* [What is being asked] Rewrite the stretch of the Lygia Pape text from "A founding member" through "geometry and abstraction.", substituting "show" for "exhibition".

Lygia Pape Exhibition
Hauser & Wirth
This event has ended.
A founding member of Brazil’s Neo-Concrete movement, Lygia Pape (1927 – 2004) valued art that favored the primacy of the viewer and his or her sensory experience, and her explorations in sculpture, drawing, engraving, filmmaking, and installation cemented her reputation as one of the most significant Brazilian artists of her generation. On view from 6 September through 20 October at Hauser & Wirth New York, 69th Street, this exhibition marks the gallery’s first solo presentation of Pape’s work in the United States since announcing worldwide representation of Projeto Lygia Pape in 2016. Spanning Pape’s multidisciplinary practice, the exhibition shares the artist’s singular vision with visitors, mining her profound and often playful approach to the physical and material experience of art, which elucidates a deeply human understanding and unique reframing of geometry and abstraction.

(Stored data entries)
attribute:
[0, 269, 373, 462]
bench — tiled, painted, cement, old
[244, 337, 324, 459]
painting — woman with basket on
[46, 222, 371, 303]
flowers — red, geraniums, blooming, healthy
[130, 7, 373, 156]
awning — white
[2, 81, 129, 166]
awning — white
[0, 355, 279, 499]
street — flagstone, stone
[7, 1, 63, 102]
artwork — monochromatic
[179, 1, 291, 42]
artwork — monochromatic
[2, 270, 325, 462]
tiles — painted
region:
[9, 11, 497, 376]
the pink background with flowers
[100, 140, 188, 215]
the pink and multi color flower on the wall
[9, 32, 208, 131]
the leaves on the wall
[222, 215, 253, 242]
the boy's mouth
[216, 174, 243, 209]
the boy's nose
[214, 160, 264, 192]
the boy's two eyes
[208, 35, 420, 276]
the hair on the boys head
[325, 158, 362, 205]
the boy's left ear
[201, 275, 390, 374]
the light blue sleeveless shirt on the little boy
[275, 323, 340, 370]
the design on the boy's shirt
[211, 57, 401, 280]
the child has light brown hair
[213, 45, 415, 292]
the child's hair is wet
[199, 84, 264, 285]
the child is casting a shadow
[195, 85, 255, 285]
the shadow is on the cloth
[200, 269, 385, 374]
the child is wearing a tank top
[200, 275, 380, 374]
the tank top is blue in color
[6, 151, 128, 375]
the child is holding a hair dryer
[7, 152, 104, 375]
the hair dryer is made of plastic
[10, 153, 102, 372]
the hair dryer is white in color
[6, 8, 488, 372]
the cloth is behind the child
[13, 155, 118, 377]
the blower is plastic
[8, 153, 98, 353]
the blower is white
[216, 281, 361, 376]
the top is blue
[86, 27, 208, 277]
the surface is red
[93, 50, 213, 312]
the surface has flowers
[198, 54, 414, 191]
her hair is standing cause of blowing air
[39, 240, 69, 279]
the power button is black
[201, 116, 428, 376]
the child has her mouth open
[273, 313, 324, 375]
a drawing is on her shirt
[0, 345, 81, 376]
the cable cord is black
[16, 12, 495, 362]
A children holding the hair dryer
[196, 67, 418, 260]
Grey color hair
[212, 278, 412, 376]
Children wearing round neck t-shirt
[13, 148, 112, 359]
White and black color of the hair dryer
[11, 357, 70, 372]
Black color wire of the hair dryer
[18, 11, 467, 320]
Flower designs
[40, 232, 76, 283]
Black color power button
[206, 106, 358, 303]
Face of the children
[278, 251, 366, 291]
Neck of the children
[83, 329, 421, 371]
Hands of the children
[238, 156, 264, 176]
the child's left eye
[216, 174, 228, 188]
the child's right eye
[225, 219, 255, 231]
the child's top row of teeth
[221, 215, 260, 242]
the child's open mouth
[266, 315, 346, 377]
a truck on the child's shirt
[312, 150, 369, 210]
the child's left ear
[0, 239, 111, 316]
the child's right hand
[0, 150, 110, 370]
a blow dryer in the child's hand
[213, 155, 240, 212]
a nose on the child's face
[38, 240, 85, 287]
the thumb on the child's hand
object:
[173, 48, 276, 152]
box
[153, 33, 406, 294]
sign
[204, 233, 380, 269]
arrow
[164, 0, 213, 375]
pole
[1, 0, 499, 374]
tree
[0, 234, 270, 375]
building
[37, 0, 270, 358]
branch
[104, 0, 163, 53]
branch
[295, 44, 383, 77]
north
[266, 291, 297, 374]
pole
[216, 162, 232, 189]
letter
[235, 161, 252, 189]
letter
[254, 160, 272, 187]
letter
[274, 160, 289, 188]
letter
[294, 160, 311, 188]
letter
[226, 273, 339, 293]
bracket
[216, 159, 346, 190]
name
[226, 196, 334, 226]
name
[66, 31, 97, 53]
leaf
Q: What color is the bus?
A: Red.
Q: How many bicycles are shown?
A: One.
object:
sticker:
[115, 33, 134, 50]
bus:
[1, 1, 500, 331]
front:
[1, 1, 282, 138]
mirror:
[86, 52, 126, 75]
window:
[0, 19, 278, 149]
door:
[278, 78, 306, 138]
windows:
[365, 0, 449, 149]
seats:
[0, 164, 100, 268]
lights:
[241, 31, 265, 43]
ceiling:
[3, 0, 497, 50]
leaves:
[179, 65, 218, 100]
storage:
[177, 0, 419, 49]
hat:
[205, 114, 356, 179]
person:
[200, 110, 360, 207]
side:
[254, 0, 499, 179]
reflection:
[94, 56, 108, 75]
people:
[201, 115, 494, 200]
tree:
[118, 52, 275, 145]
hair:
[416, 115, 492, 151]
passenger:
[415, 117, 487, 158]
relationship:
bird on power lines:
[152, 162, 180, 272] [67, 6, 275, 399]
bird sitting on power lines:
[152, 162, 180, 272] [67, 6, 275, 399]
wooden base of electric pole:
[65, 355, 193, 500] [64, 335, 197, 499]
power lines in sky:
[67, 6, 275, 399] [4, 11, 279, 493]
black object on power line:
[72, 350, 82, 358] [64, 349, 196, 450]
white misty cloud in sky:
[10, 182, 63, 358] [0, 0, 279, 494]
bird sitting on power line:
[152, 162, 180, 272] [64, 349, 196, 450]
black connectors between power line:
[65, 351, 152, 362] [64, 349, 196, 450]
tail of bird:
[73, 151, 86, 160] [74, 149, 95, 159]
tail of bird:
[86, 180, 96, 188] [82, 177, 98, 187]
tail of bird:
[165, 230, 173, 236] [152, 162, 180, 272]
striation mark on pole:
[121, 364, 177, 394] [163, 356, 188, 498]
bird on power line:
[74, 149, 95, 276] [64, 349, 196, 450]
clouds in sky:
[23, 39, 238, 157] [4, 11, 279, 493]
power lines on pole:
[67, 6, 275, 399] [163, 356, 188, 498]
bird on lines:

* [Response]
A founding member of Brazil’s Neo-Concrete movement, Lygia Pape (1927 – 2004) valued art that favored the primacy of the viewer and his or her sensory experience, and her explorations in sculpture, drawing, engraving, filmmaking, and installation cemented her reputation as one of the most significant Brazilian artists of her generation. On view from 6 September through 20 October at Hauser & Wirth New York, 69th Street, this show marks the gallery’s first solo presentation of Pape’s work in the United States since announcing worldwide representation of Projeto Lygia Pape in 2016. Spanning Pape’s multidisciplinary practice, the show shares the artist’s singular vision with visitors, mining her profound and often playful approach to the physical and material experience of art, which elucidates a deeply human understanding and unique reframing of geometry and abstraction.